Manage the talent challenge
If you’re like most operators around the country, your biggest business struggle relates to finding and keeping strong talent. National Restaurant Association President and CEO Dawn Sweeney, who recently attended the National ProStart Invitational, the country’s premier secondary school competition focusing on restaurant management and culinary arts, said the event gave her reason for optimism. In a recent op-ed piece, she said nearly 400 students competed for more than $200,000 in scholarships from culinary and restaurant management programs. The ProStart program encourages experiential learning and career exploration to help develop new talent in the foodservice industry. Participants earn credit in the association’s restaurant manager apprenticeship program. Sweeney said the National Restaurant Association, along with its educational foundation and state partners, are working to expand the number of students who take part in these programs. For more information about the association’s efforts to build industry talent, visit ChooseRestaurants.org.

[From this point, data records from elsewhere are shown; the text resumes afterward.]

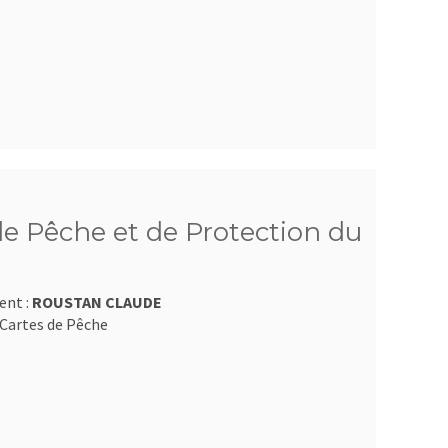
e Pêche et de Protection du
ent :
ROUSTAN CLAUDE
Cartes de Pêche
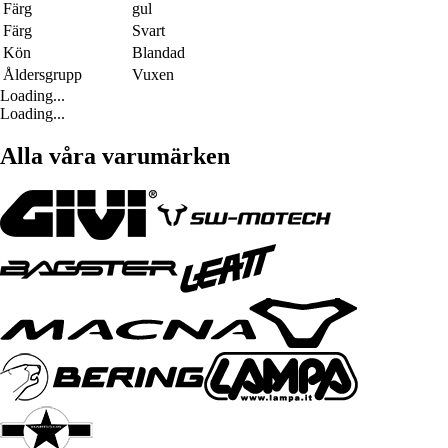
Färg
gul
Färg
Svart
Kön
Blandad
Åldersgrupp
Vuxen
Loading...
Loading...
Alla våra varumärken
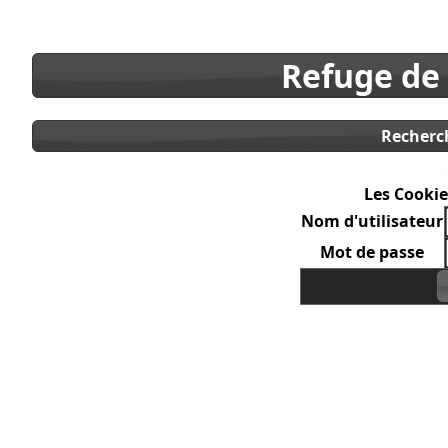
Refuge de
Recherc
Les Cookie
Nom d'utilisateur
Mot de passe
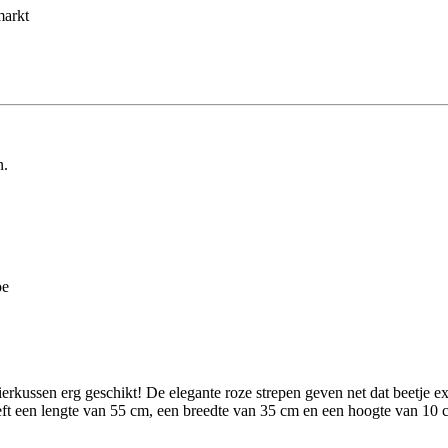
markt
n.
oe
ierkussen erg geschikt! De elegante roze strepen geven net dat beetje ext
ft een lengte van 55 cm, een breedte van 35 cm en een hoogte van 10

The positive side to menu labeling?
After many delays, federal menu labeling requirements are now a reality for grocers and restaurants with 20 or more locations. While many businesses have fought the change, there may be a bright side to it. Food Dive reports that Margo Wootan, director of nutrition policy with the Center for Science in the Public Interest, said these requirements would give not only consumers a new tool to help them manage what they consume, which has been more of a challenge when eating at restaurants, but a new tool for operators as well: The labels should allow for much stronger data collection. This would enable operators and the foodservice industry overall to monitor to what extent people respond to food labels and calorie counts, giving those businesses ongoing insights into the combinations consumers prefer.
The robot is waiting to speak to you
If your restaurant takes reservations, you may soon be fielding more inquiries from a new kind of caller. Google just unveiled a new AI feature that can phone a restaurant and speak in a lifelike voice to a human reservationist. Eater reports that the feature can make an alarmingly convincing phone call. Expect Google to use the technology for other purposes too – such as updating information for its Google Maps service. And who knows? Perhaps restaurants will soon be able to use this technology themselves to field the AI calls they are receiving.